Aim of the task: Starting from the line that holds "Instituto Federal de", print each remaining line of the entries exactly, ending with the last.

********************

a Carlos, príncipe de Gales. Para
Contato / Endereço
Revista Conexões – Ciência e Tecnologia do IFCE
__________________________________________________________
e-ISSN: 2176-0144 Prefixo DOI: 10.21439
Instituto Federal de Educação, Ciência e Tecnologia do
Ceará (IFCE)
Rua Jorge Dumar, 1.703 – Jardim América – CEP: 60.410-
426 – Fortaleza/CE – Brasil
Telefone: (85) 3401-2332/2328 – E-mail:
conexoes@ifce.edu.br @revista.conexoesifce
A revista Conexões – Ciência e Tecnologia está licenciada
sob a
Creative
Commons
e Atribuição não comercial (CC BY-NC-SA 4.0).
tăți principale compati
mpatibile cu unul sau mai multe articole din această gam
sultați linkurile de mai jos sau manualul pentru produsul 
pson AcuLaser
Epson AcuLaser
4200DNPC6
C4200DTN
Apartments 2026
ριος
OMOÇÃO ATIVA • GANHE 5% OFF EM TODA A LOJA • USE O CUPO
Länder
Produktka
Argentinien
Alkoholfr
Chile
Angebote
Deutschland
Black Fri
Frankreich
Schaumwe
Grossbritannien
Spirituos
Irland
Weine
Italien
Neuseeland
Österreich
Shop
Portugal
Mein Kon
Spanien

********************

Answer:
Instituto Federal de Educação, Ciência e Tecnologia do
Ceará (IFCE)
Rua Jorge Dumar, 1.703 – Jardim América – CEP: 60.410-
426 – Fortaleza/CE – Brasil
Telefone: (85) 3401-2332/2328 – E-mail:
conexoes@ifce.edu.br @revista.conexoesifce
A revista Conexões – Ciência e Tecnologia está licenciada
sob a
Creative
Commons
e Atribuição não comercial (CC BY-NC-SA 4.0).
tăți principale compati
mpatibile cu unul sau mai multe articole din această gam
sultați linkurile de mai jos sau manualul pentru produsul 
pson AcuLaser
Epson AcuLaser
4200DNPC6
C4200DTN
Apartments 2026
ριος
OMOÇÃO ATIVA • GANHE 5% OFF EM TODA A LOJA • USE O CUPO
Länder
Produktka
Argentinien
Alkoholfr
Chile
Angebote
Deutschland
Black Fri
Frankreich
Schaumwe
Grossbritannien
Spirituos
Irland
Weine
Italien
Neuseeland
Österreich
Shop
Portugal
Mein Kon
Spanien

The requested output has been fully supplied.